On one weekend in August this year, an officer was seriously assaulted by a prisoner who had been led to a safe room for
his own protection. He is still unable to return to work due to the extent of his injuries.

In November 2009, staff walked out due to concerns for their safety and the officer feels industrial action appears inevitable unless there is some improvement in working conditions.

“Years ago, there were four staff per landing; now you’re lucky to get two for unlocking and feeding.

“It’s something that the staff don’t want to do [walk-out] but it’s becoming more and more likely because of the cutbacks and the lack of response by the government and the management in the prison to safeguard the health and safety of the staff.

Prisoners at Walton Jail © Trinity Mirror

“During the weekend when staffing levels are at a minimum, the staff cannot control the number of prisoners that are let out,” said the officer, who revealed that inmates regularly taunt the officers about the lack of numbers in their ranks.

He says this is not only intimidating, but adds to the pressure he already feels under.

Glyn Travis, assistant secretary of the Prison Officers’ Association, said: “The POA is extremely concerned at the level of violence in our prisons. It is clear that staff have lost confidence in the CPS [Crown Prosecution Service], and the judiciary. This is resulting in morale being at an all-time low acrsoss the prison estate.

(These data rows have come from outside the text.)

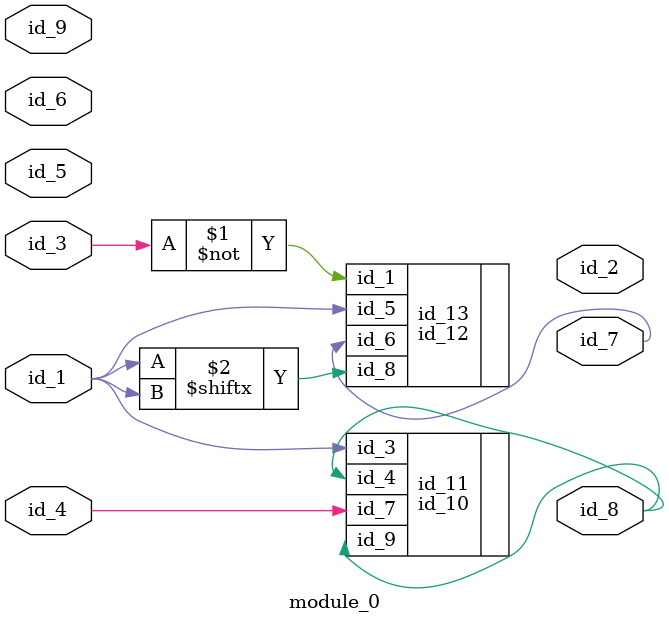
<source format=v>
module module_0 (
    id_1,
    id_2,
    id_3,
    id_4,
    id_5,
    id_6,
    id_7,
    id_8,
    id_9
);
  input id_9;
  output id_8;
  output id_7;
  input id_6;
  input id_5;
  input id_4;
  input id_3;
  output id_2;
  input id_1;
  id_10 id_11 (
      .id_9(id_8),
      .id_3(id_1),
      .id_7(id_4),
      .id_4(id_8)
  );
  id_12 id_13 (
      .id_1(~id_3),
      .id_6(id_7),
      .id_5(id_1),
      .id_8(id_1[id_1])
  );
endmodule

</source>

“Staff are fearful for their safety, with concerns being raised as the festive season nears.”

HMP Liverpool is a Category B/C prison, housing up to 1,200 prisoners. It was built in 1855 and has eight wings.

A report in February 2010 from Her Majesty’s Chief Inspector of Prisons found bullying, drugs and violence were common inside the jail.

JMU Journalism contacted the Home Office to discuss the officer’s concerns but they declined to comment.